Follow the manual, but in the first step, you need to build the container first, therefore, use.

make bundle-build DIR=./templates/workspace_services/guacamole
make bundle-publish DIR=./templates/workspace_services/guacamole BUNDLE_TYPE=workspace_service
make bundle-register DIR=./templates/workspace_services/guacamole BUNDLE_TYPE=workspace_service

The first line (building step) needs to be added; that is the difference.

Also, then you need to generate JSON Payload manually, using a specialised script (that is not mentioned in the manual either).

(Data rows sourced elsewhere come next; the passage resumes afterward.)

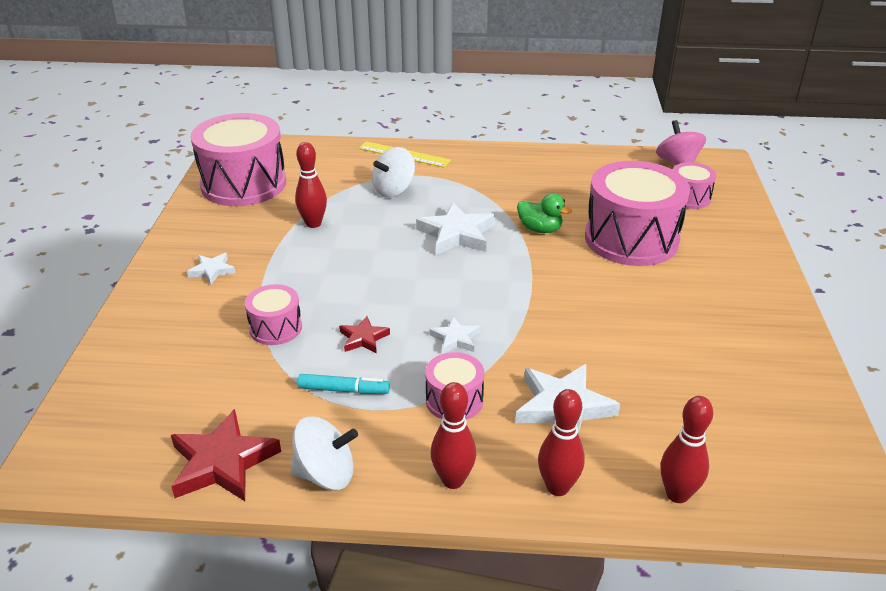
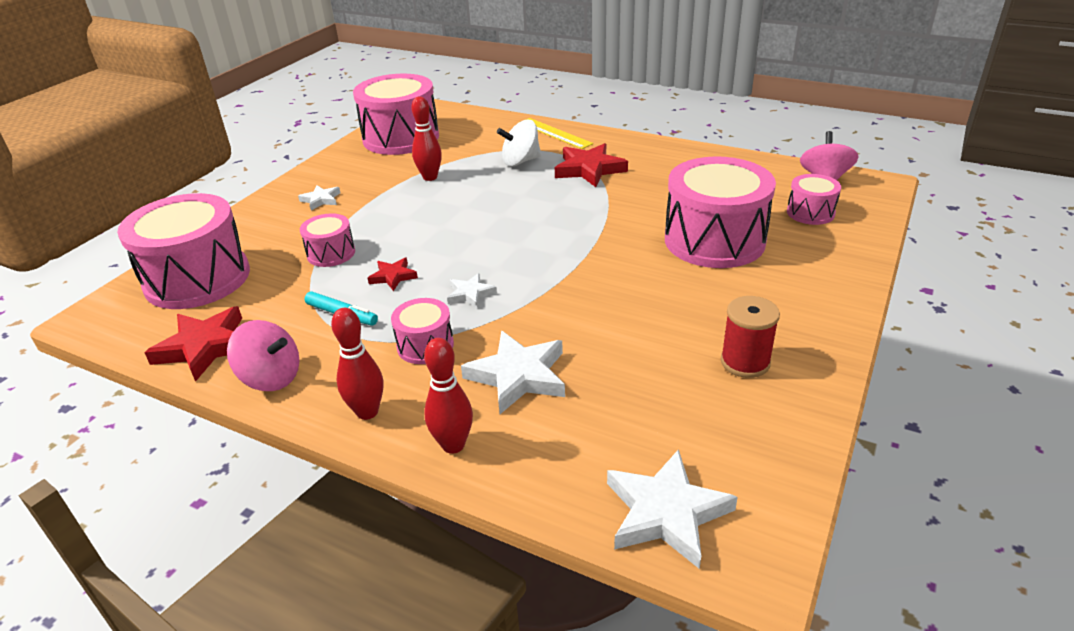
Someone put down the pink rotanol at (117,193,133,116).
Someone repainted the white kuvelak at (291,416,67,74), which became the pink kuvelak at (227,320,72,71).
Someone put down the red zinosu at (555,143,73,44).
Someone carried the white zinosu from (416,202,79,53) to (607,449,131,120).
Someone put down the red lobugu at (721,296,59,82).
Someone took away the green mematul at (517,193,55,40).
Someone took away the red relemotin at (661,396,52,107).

1. Go to the folder with a workspace service, e. g.:
   1. cd ./templates/workspace_services/guacamole
2. Run the command:
   1. ../../../devops/scripts/register_bundle_with_api.sh -r ACR_NAME -i -t workspace
   2. but first, in this command, replace the ACR_NAME with a proper value (you can find it in the /devops/.env file)
3. Now, you should see the JSON Payload.

Warning: When it comes to accessing to workspace, as mentioned in the manual, you need to use the UUID of the base workspace (find it in the GET route), not the ID of a generated template (which is eluded in the manual).

Warning: The JSON template in the Creating a user resource subsection is incorrect - the correct one is without the nexus_version argument (just remove it).